第3章 開き直られました
レオナルドさんが、ずいっと私の目の前に来る。
昼間のこともあって、一瞬だけ警戒心が起こるが、
「大丈夫。安全だから」
「???」
すると、レオナルドさんが、糸目をすぅっと開いた。
「っ!!」
光を帯びた、鮮やかな水色の瞳。その目に幾何学紋様が鮮やかに浮かび上がる。
今まで見たことのないほど、美しい光だった。
「……なるほど」
彼は呟く。

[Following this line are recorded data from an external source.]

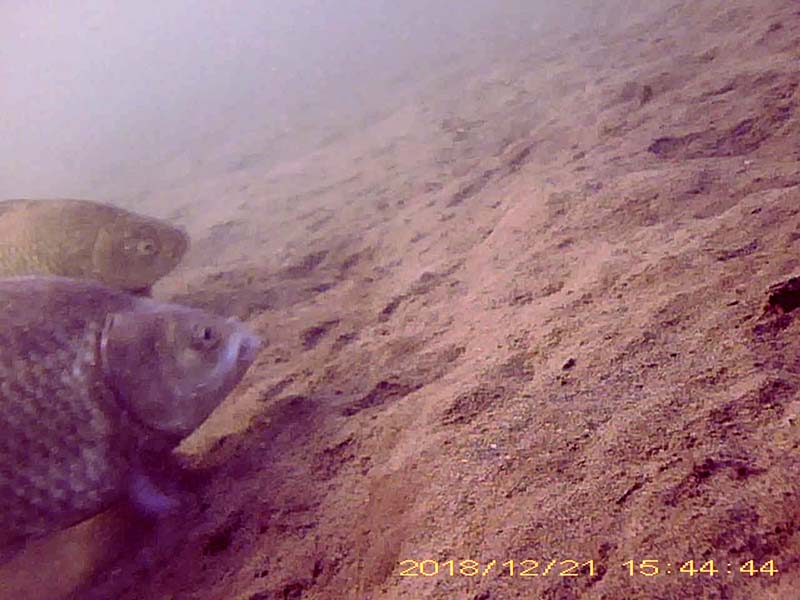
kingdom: Animalia
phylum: Chordata
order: Cypriniformes
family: Cyprinidae
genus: Carassius
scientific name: Carassius langsdorfii
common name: ギンブナ
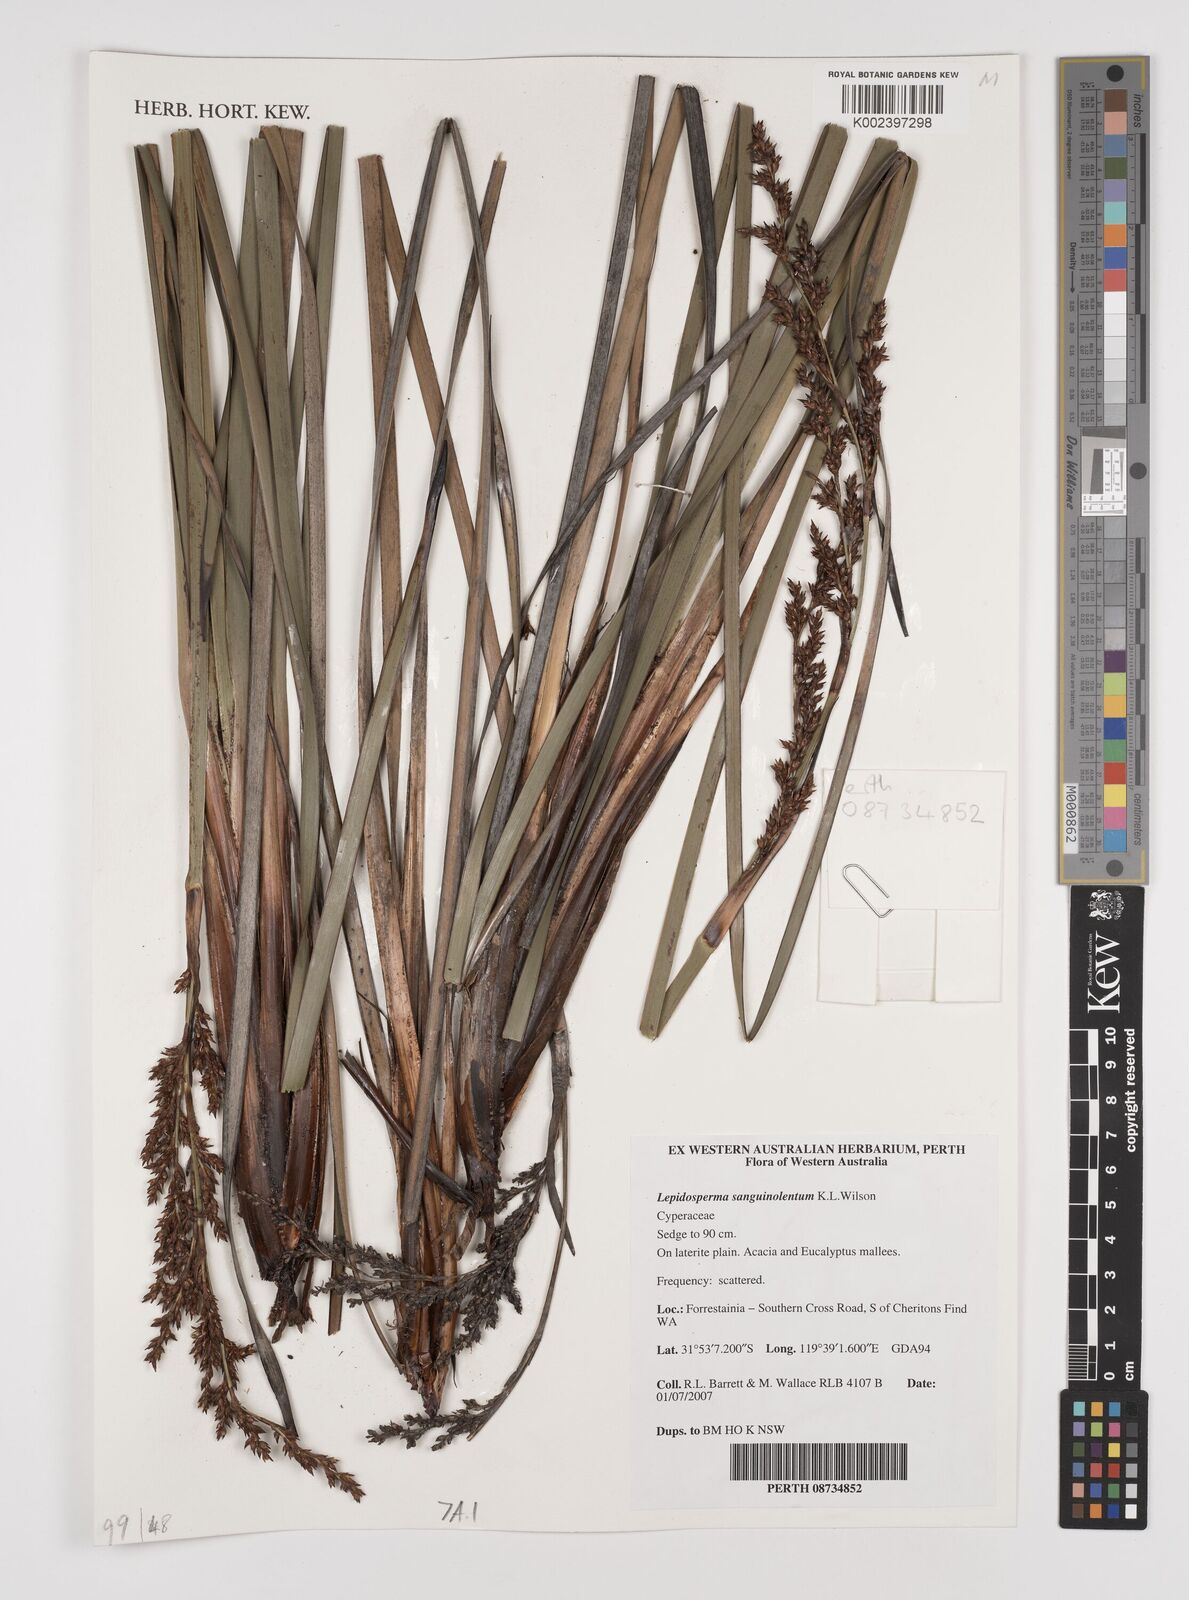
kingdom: Plantae
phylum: Tracheophyta
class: Liliopsida
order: Poales
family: Cyperaceae
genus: Lepidosperma
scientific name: Lepidosperma sanguinolentum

いったい、この芸術的なまでに美しい『目』に何が見えてるんだろう。
「その病院の先生の言ったこと、本当みたいだね」
「え?」
「君の全身に『蔓(つる)』みたいに呪いが取り巻いてる。
今も先っぽを動かして、君の奥に奥に、浸食しようとしてる状態だ。薬で出来なくなってるみたいだけど」
「私の呪いが『見える』んですか!?」
信じられない。こんな能力者がいるなんて、さすがヘルサレムズ・ロットだ。
「呪いが見えるのなら、呪いを『取る』ことは出来ませんか!?」
「分かった。やってみる」
レオナルドさんが、私の腕に手を伸ばす。
そこに絡みついた、見えない蔓を引き剥がそうとするかのように手を――。
「い、痛い痛いっ!! 痛ぁーっ!!」
あまりの痛みに悲鳴を上げた。皮膚の中に手をねじこまれたような激痛。
このまま引っ張られたら、皮膚がペロリと剥がれそうだ。
「!! しまった!!」
レオナルドさんが飛びすさって目を閉じる。
そして私の痛みもフッと楽になった。幸い腕には何もない。
だが涙目で激しく、浅い呼吸をする。
驚いて起きたソニック君だけが、うーんと身体を伸ばし、レオナルドさんの膝に飛び乗って、大きな目をぱちくり。
「ごめん、ハルカ!」
「いえ、頼んだのは私です……こちらこそすみません」
これでハッキリ分かった。私の呪いは、本当に深くまで浸食してる。
……手遅れだ。
「困った」
ホントに困った。これからどうすればいいんだ。
「ハルカ……大丈夫……ふぁ……」
レオナルドさんが大あくびする。
「……疲れてるのかな。何か、すごく暖かくて……眠い……」
「私の『呪い』かもですね。特に疲れてるときは眠気が増すみたいなんです」
前は密着でもしないと、眠気が出ないはずだったんだけど。
確かに『呪い』は強くなってるらしい。